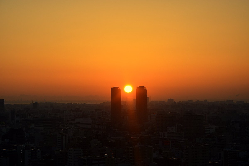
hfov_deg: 18.2
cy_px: 83
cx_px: 124
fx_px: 778
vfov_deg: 12.2
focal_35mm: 112
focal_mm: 75
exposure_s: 1/200
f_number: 7.1
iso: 200
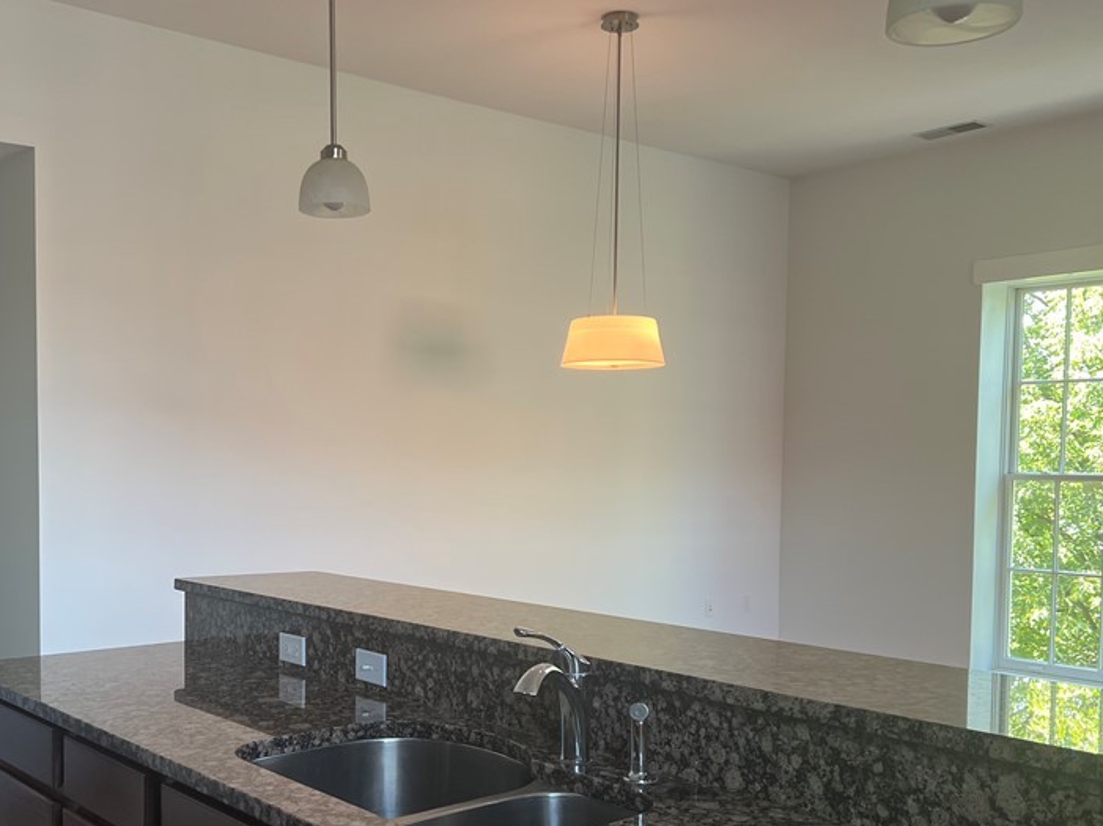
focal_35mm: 38
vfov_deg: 37.5
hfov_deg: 48.7
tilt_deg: -2.4
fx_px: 1210
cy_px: 516
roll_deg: -0.4
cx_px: 437
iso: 125
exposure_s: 1/120
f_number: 1.5
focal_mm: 5.7
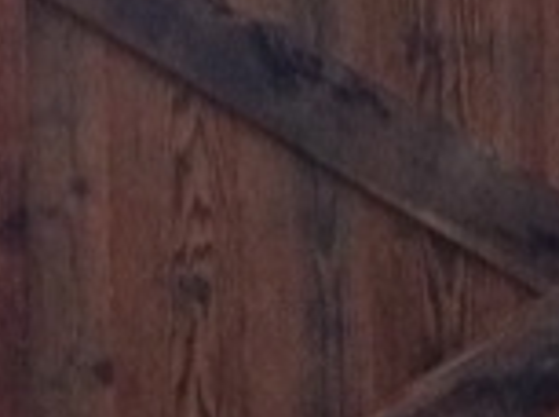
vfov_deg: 7.2
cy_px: 44
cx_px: -135
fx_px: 3319
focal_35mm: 206
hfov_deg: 9.5
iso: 400
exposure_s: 1/15
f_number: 2.8
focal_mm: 3.85
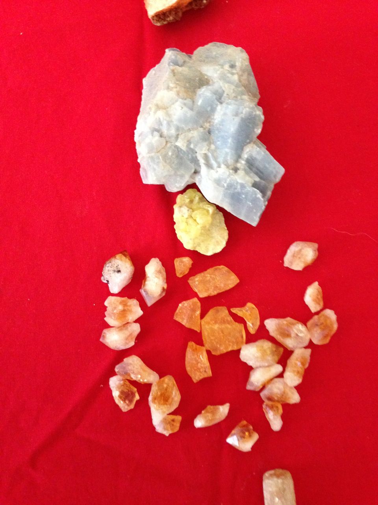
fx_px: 480
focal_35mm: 33
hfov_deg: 42.9
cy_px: 252
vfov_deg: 55.4
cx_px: 189
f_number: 2.4
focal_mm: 4.13
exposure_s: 1/15
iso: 400
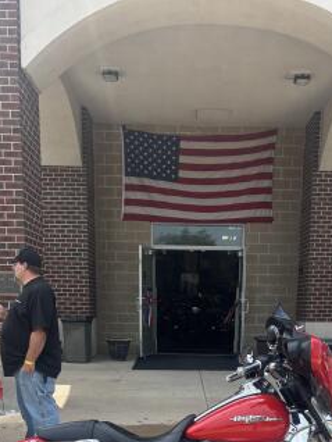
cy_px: 416
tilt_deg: -9.5
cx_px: 196
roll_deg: -2.0
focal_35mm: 49
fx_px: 626
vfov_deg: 36.0
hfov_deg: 29.7
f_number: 1.6
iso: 50
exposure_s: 1/1812
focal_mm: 5.96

========================================

- WRITTEN TASK
When you output the listing, reproduce it exactly but drop its pictures.

- OUTPUT
hfov_deg: 18.2
cy_px: 83
cx_px: 124
fx_px: 778
vfov_deg: 12.2
focal_35mm: 112
focal_mm: 75
exposure_s: 1/200
f_number: 7.1
iso: 200
focal_35mm: 38
vfov_deg: 37.5
hfov_deg: 48.7
tilt_deg: -2.4
fx_px: 1210
cy_px: 516
roll_deg: -0.4
cx_px: 437
iso: 125
exposure_s: 1/120
f_number: 1.5
focal_mm: 5.7
vfov_deg: 7.2
cy_px: 44
cx_px: -135
fx_px: 3319
focal_35mm: 206
hfov_deg: 9.5
iso: 400
exposure_s: 1/15
f_number: 2.8
focal_mm: 3.85
fx_px: 480
focal_35mm: 33
hfov_deg: 42.9
cy_px: 252
vfov_deg: 55.4
cx_px: 189
f_number: 2.4
focal_mm: 4.13
exposure_s: 1/15
iso: 400
cy_px: 416
tilt_deg: -9.5
cx_px: 196
roll_deg: -2.0
focal_35mm: 49
fx_px: 626
vfov_deg: 36.0
hfov_deg: 29.7
f_number: 1.6
iso: 50
exposure_s: 1/1812
focal_mm: 5.96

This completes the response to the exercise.